Hi,
I would like to return an error if the user inputs some text instead of email.
I have the below regex and textField. Can someone guide me how to link these two to perform the required validation.
regexmatch( pattern: "^[A-Z0-9\'\+\&\%_-]+(\.{0,1}[A-Z0-9\'\+\&\%_-]+)*[@]{1}[A-Z0-9.-]*[A-Z0-9-]+[.]{1}[A-Z]{2,6}$", searchString: ri!employee.email, regexFlags: "si")
a!textField(
label: "Email",
value: ri!employee.email,
saveInto: {ri!employee.email},
inputPurpose: "EMAIL"
)
Discussion posts and replies are publicly visible
There is a recipe how to add validations. Check this: docs.appian.com/.../recipe-add-multiple-validation-rules-to-one-component.html
In addition to what Stefan suggested: i would strongly suggest you encapsulate such basic functionality as email address validation into a reusable Expression Rule, rather than hardcoding it onto any interface.
Is there a way, I can link the regex and expression rule and perform email validation.
You put that regex into an expression rule and call this in the validations parameter of your text field.
I don't have Regular Expression Plug-in, so not sure if I can use the pattern which I am talking.
Then install that plugin from the admin console.
You can also do a more simple check. E.g. just check for the existence of a @ and a dot. This would not require any plugin.
Not only @ , dot. I have to check at least few characters between @ and dot and few characters before @.
That would be a very simplified check.
a!forEach( items: { "this.is.my.email@example.com", "invalid.org", "missing.top.level@appian" }, expression: like( fv!item, "*@*.*" ) )
swapnar6405 said:I don't have Regular Expression Plug-in
It takes about 5 seconds to install. Is there any reason you can't?
Additionally the People Functions plug-in has a built-in function now, "validateEmailAddress()", which works at least as well as the Regex version you posted here originally (which looks like the one i've posted in the past elsewhere).

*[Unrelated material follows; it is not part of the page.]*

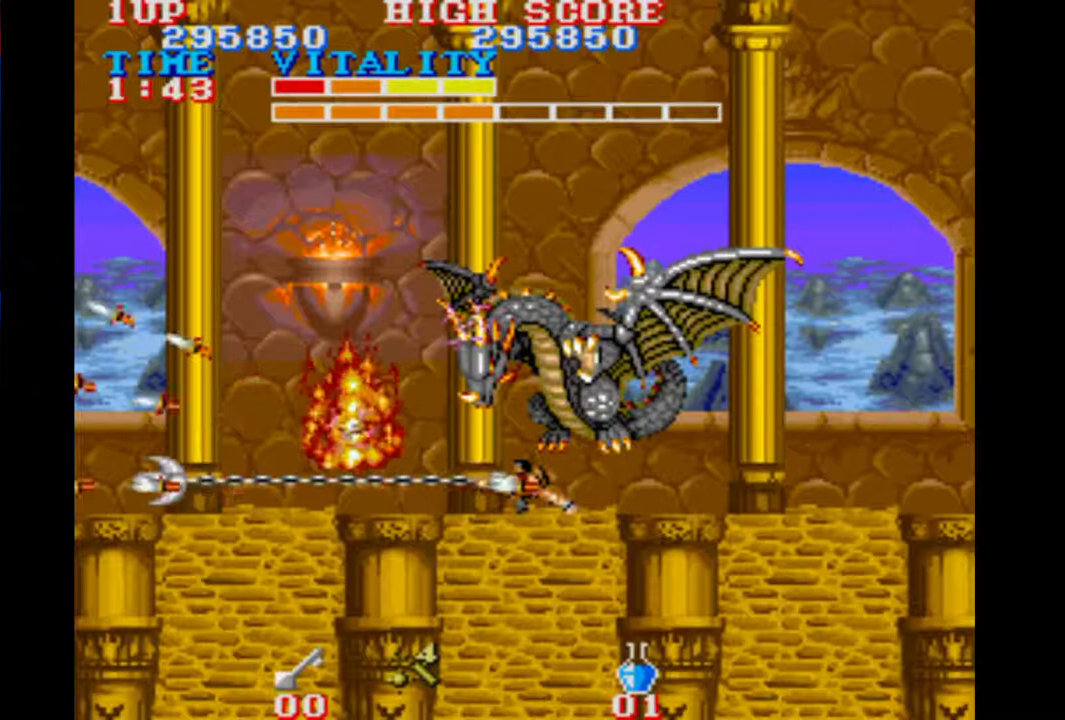
{"buttons": [], "left_stick": "down", "events": []}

Both People Functions and the RegEx plugin should be considered standard and non-controversial, so I'm unclear why you would want to / be required to avoid using them. Can you provide any more info on this?
If push comes to shove, the old thread I linked above contains my "classic" OOB rule that does a pretty good job at validating an email address, but I personally recommend just using the RegEx or People Functions versions now, unless in an emergency.